Zwift News

CEO Eric Min shares his story

by Kelli Samuelson
on December 20, 2014

Everyone here at Zwift is into cycling to some degree, but one of the most passionate is our CEO, Eric Min. After making it to the Olympic camp and having a very successful amateur career, he knew he wanted to keep his ties to the cycling community even as he moved into the business world. Since then, he has sponsored a U23 and UCI pro tour team, which has trained some major pros and had some serious success.

This week, we sat down to ask about why Zwift is so important to him and what kind of impact he thinks it will make on the indoor cycling world.

Z: When did you get into cycling? What got you interested?

EM: I was seven when I first rode a bicycle but that came to a sudden end when my family decided to relocate to NYC. It wasn't until I moved to the suburbs seven years later that I rediscovered cycling. Travis Millman, one of my oldest friends, introduced me to proper cycling. I remember he had a Kotobuki touring bike, Bell helmet, and leather gloves. He was preparing for his first AYH bike tour. I was fascinated with cycling and was instantly hooked, but I wanted more, so I joined a local racing club and started to take up the sport more seriously. I was attracted to all the cycling gear but it was the sense of community, camaraderie and competitiveness that led me to fall in love with cycling.

Z: What was your best moment on the bike?

EM: I'm not sure if I can point to any best moment on the bike, but I really enjoyed the friendly competition during training or social rides. These were perhaps more entertaining than racing. It allowed me to have fun without the pressure of performing. Some of my best early memories of cycling were Tuesday night training at SUNY Purchase. The course reminds me of Zwift Island. We rode around a three-mile circuit, and on each lap we would sprint for the line. On a good night, we had 20 riders show up. I won my fair share of sprints and all the kudos that came with it. Sometimes guest pros would join us for our workouts, and it was good to be reminded of just how fast they are. I looked forward to that Tuesday night ride all week long! It was the staple of my training.

Z: When did you start riding indoors? Why?

EM: I started riding indoors when I was 15 years old. Back then, I rode in all weather conditions except when the roads were covered in snow or torrential rain. On these days, I trained on rollers, or on a turbo trainer. It was a mind-numbing experience, but if you cared about maintaining your fitness over the winter or leading up to an important event, you had to supplement your training with some indoor riding. I never looked forward to these sessions because they were never social or fun, but they were extremely effective when it came to training.

Z: Where did the idea for Zwift come from?
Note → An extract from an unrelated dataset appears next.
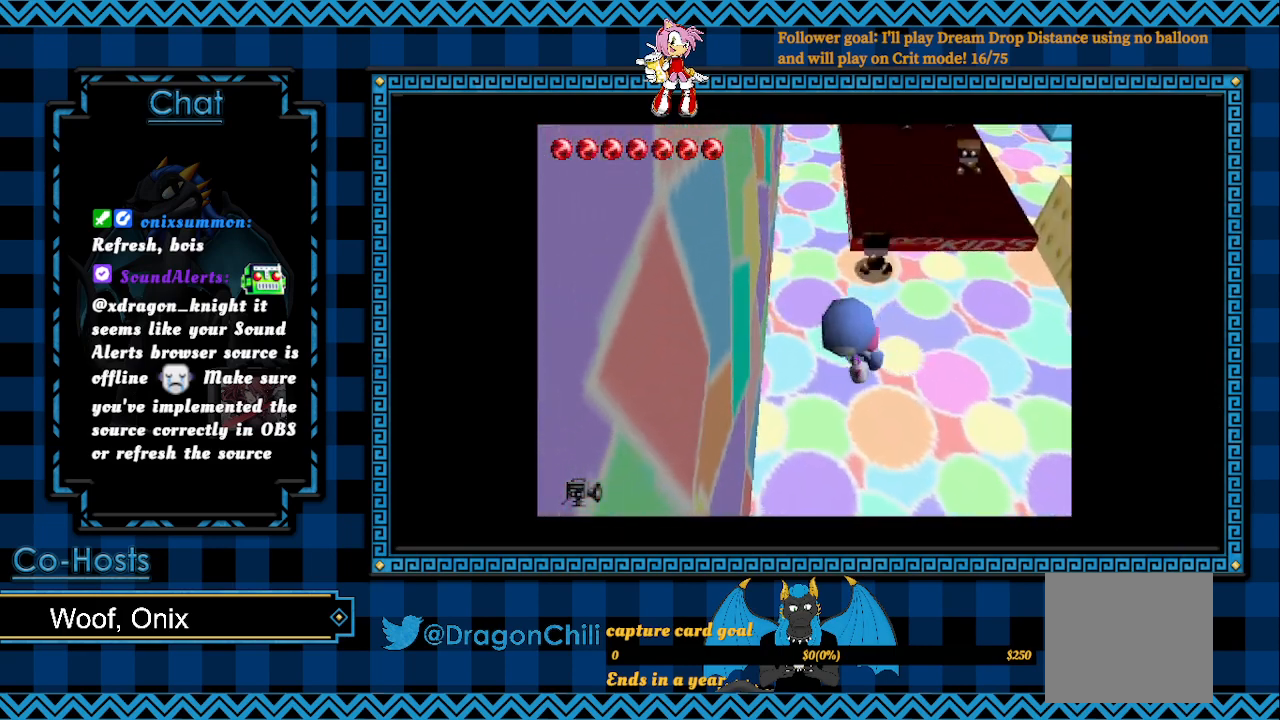
{"buttons": [], "left_stick": "up", "right_stick": "center", "events": [[67, "R2", "up"], [200, "left_stick", "up"]]}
EM: My partner Alarik Myrin and I had co-founded Sakonnet Technology. That worked out pretty well for us so we thought, "why not start the next venture together?" Alarik is probably one of the smartest people I know. He's the technologist (not me) and often the voice of reason. We were looking at different industries, but it seemed all the great ideas were already taken! The turning point was when my older brother Ji, a private equity professional, advised me to stick to what I know best. Alarik had been encouraging me to take a hard look at cycling since I was so passionate about the sport. But whatever we decided to start together, it had to be consumer focused with the technology at the core of it and the business had to scale.

Because of family commitments and work, I struggled to get outside on the bike, so I was doing the bulk of my riding indoors. For me, it was either ride indoors or not exercise at all. It had dawned on me that the indoor cyclist was being underserved and that the indoor experience hadn't really changed all these years. It still wasn't fun or social! Then I had a moment of eureka. What if we could take something that was historically mind numbing and turn it into entertainment? What if we could take advantage of video game technology, social networks, and friendly competition, and package that experience for the indoor cyclist? The idea was appealing for me as a consumer, so I started to talk to my closest friends. Most thought the idea had potential, but I wasn't sure if the market could support this as a real business. I convinced Scott Barger, a friend and a cyclist ( and now a co-founder) to join me on an exploratory journey to determine if this idea was worthy of a startup. We travelled through the US and Europe to speak to industry professionals about whether this concept would add value to their existing business but equally, we wanted to know if anyone else was already working on a similar project. The concept was well received and it turned out that no one had imagined the solution the way we did. This gave us confidence to move forward with the project. We were planning to build the platform with video game technology and in our search for our senior game developer, we found Jon Mayfield (thank you, Google). As a hobby, he had been working on a virtual reality software for the indoor cyclist. We were so impressed with Jon and what he had built in his spare time. It helped us to visualize the experience we wanted to create. It didn't take long to convince Jon to join us as a founding member of Zwift. The rest is history.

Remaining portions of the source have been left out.